A “baby rally” has unfolded in the stock market that could be the start of a broader year-end rally.
That’s according to Fundstrat’s Tom Lee, who highlighted fundamental and technical reasons for a rally.
“There are a few structural reasons to expect stocks to have some positive traction in coming weeks,” Lee said.
A “baby rally” has taken hold of the stock market in recent days, and it could represent the start of a larger year-end surge in stock prices.
That’s according to a Friday note from Fundstrat’s Tom Lee, who highlighted several fundamental and technical factors that should support stock prices over the next few weeks.
“Incoming macro developments have been favorable in a way that, in our view, sets the stage for stocks to gain in the near-term,” Lee said. “So far, it is a ‘baby rally’ but this could turn into a larger rally.”
For one, Lee said that a soft October jobs report “would be unequivocally positive” for stock prices. That’s exactly what happened, with 150,000 jobs added to the economy last month, below consensus estimates for a gain of 180,000 jobs.
That softness in the jobs report gives the Federal Reserve more breathing room in its trajectory path of interest rates. The 10-year US Treasury yield fell 15 basis points to 4.50% on Friday after hitting a multi-year high of more than 5% last week.

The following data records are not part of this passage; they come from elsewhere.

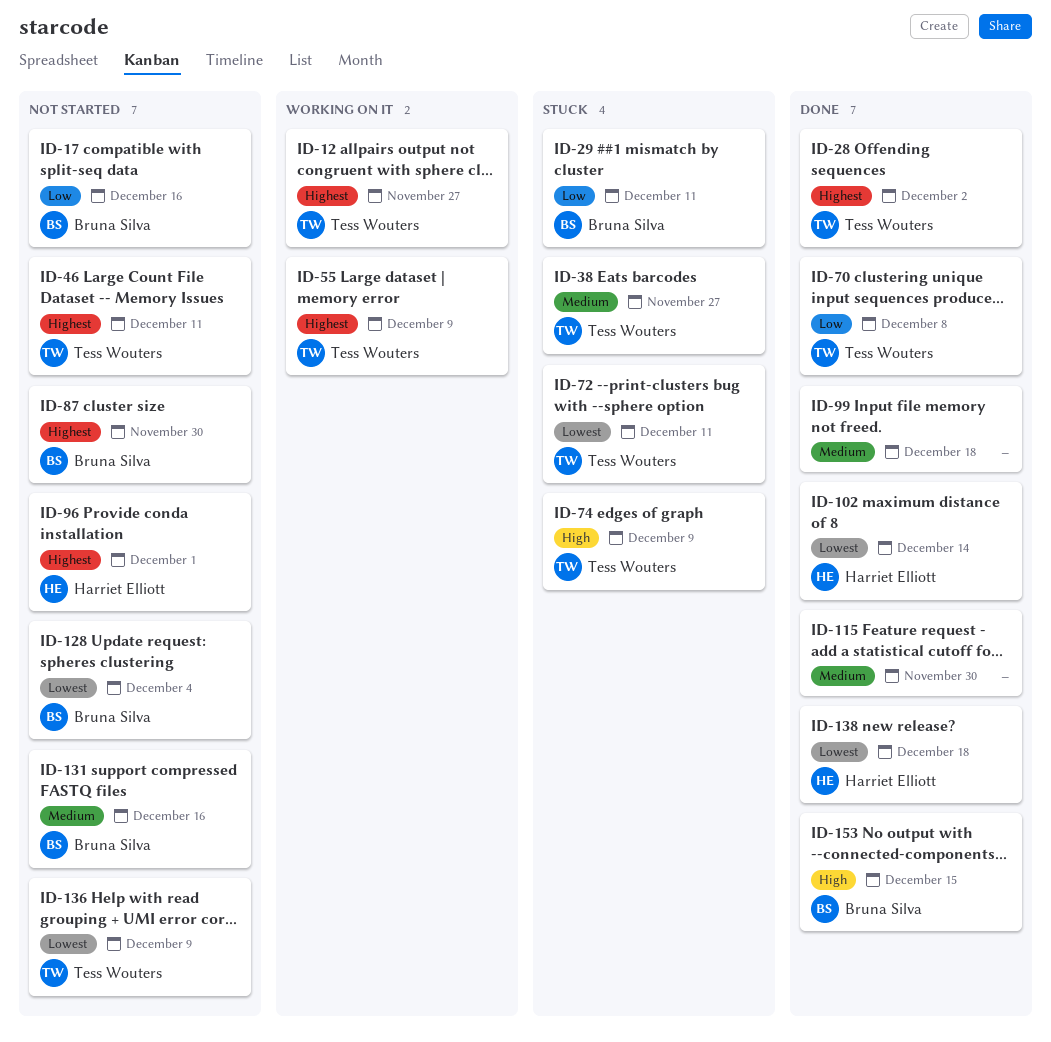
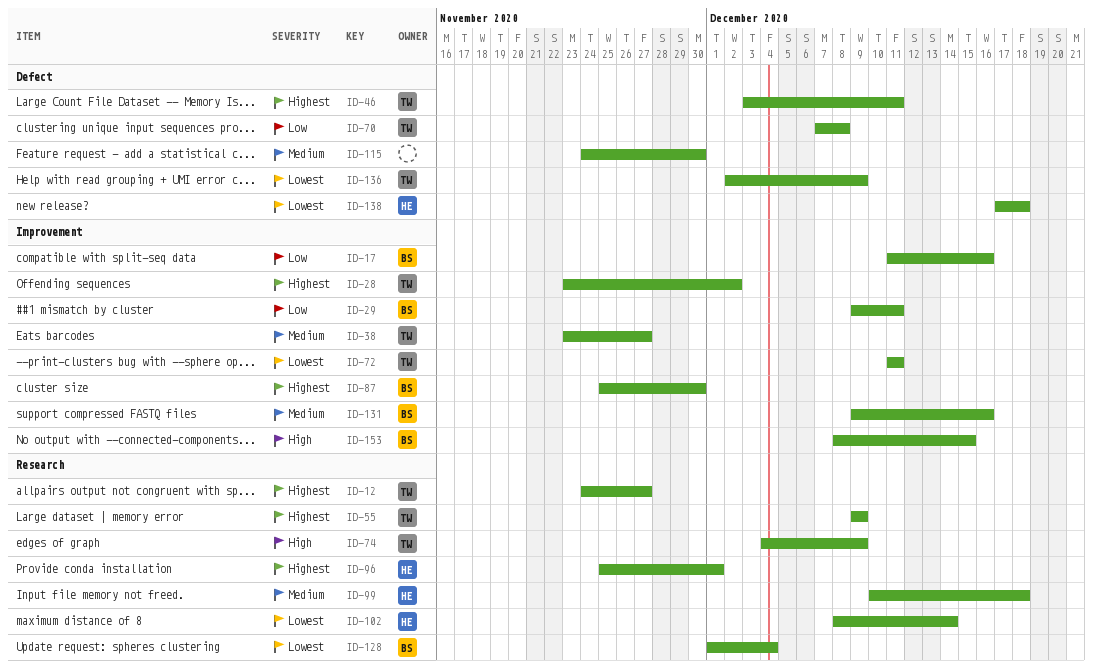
ID-99, owner: none -> Harriet Elliott

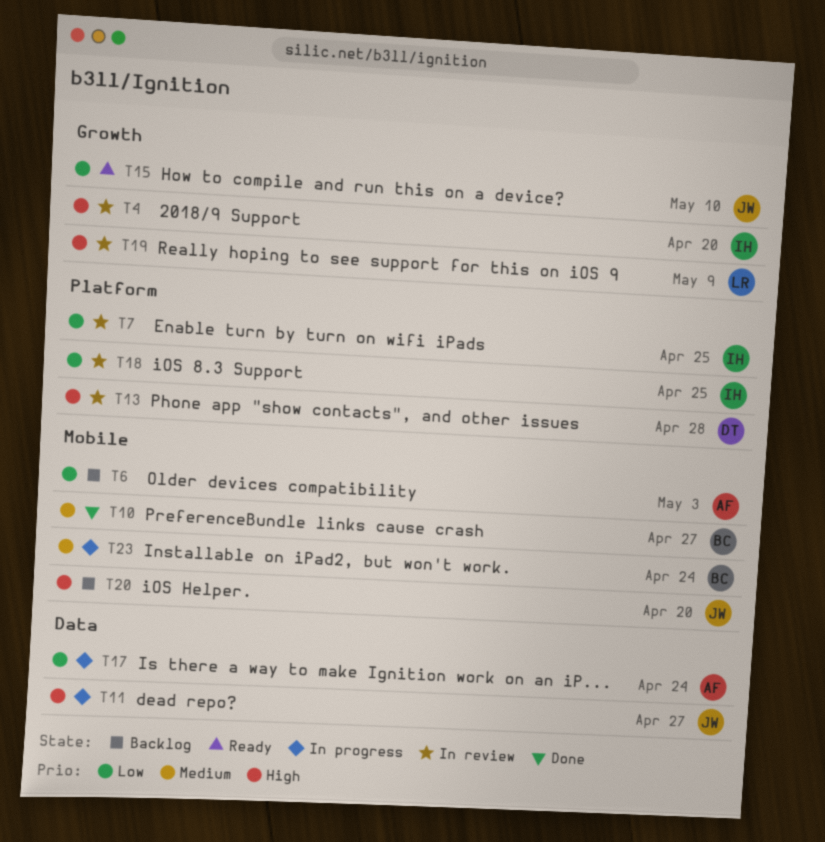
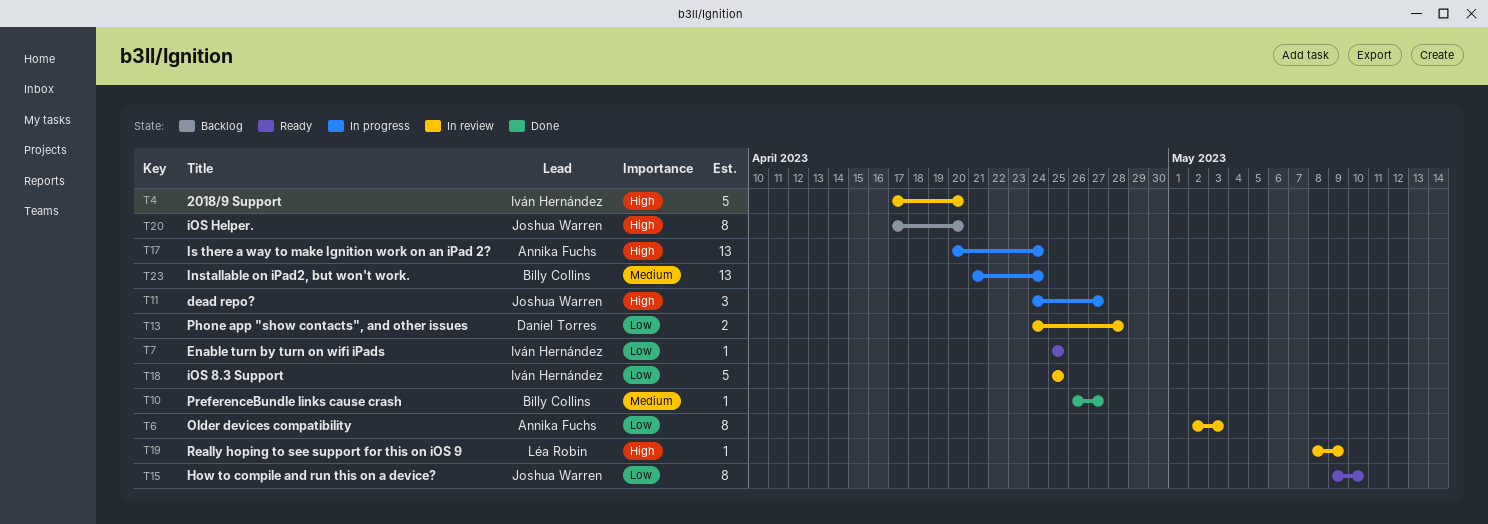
T6, status: Backlog -> In review
T7, status: In review -> Ready
T13, priority: High -> Low
T17, priority: Low -> High

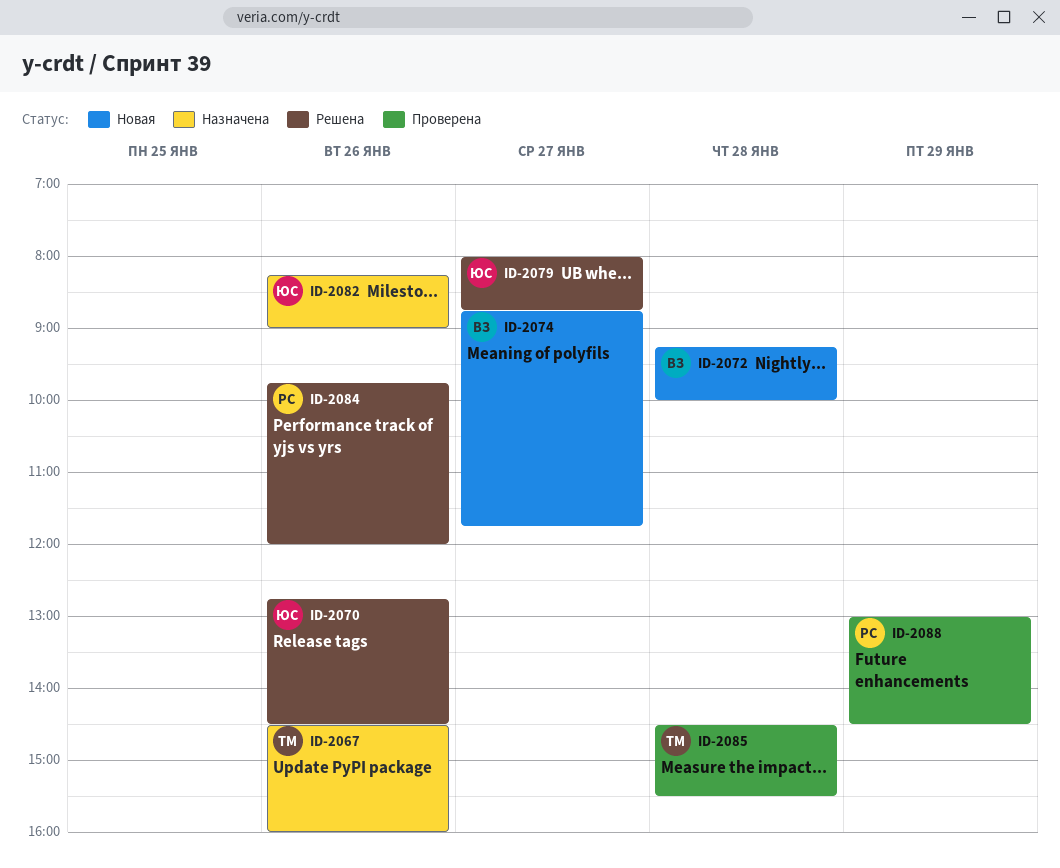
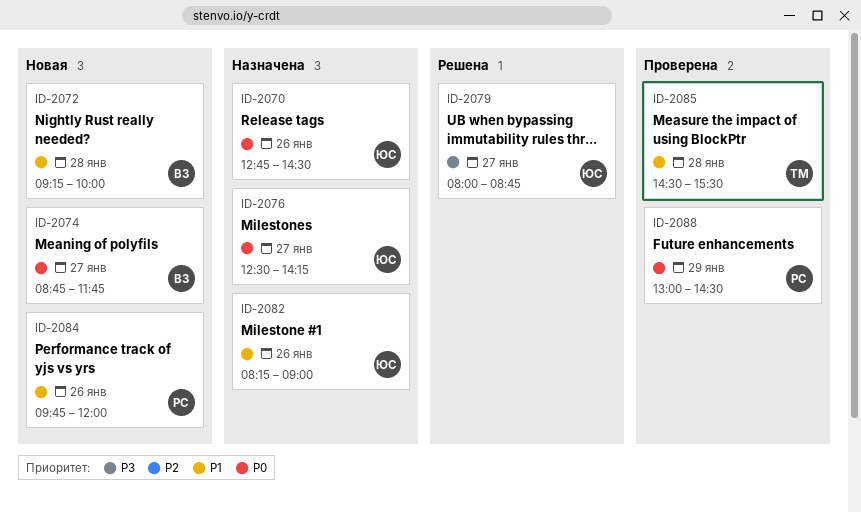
ID-2067: present -> none
ID-2070, status: Решена -> Назначена
ID-2076: none -> present
ID-2084, status: Решена -> Новая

Meanwhile, corporate earnings results for the third-quarter have remained overwhelmingly positive. So far, 80% of S&P 500 companies have reported earnings, and 82% of those companies beat earnings by a median of 7%, according to data from Fundstrat.
Other positive fundamentals developing in markets, according to Lee, includes the stock market fear gauge (the VIX) plunging from the 20 level to just above 15, the end of tax loss harvesting trades for mutual funds in October, and a meaningful move lower in long-term interest rates.
From a technical perspective, Lee said “there are a few structural reasons to have some positive traction in coming weeks.”
Those reasons include the percentage of stocks trading above their 200-day moving average falling to just 23%, which is a bottom decile reading since 1994. When stocks have gotten this oversold, the median six-month forward gain is 9.7% with a 80% win-ratio, according to Lee.
Meanwhile, the Nasdaq 100 saw 15 consecutive days when the 5-day return was negative. This has happened only 14 times since 1985, and excluding the dot-com bubble, the median 12-month forward gain was 19% with a 91% win-ratio.
“These are meaningful quantitative/structural arguments for why a durable bottom was formed in late October. And if so, this is a case for this ‘baby rally’ to strengthen,” Lee said.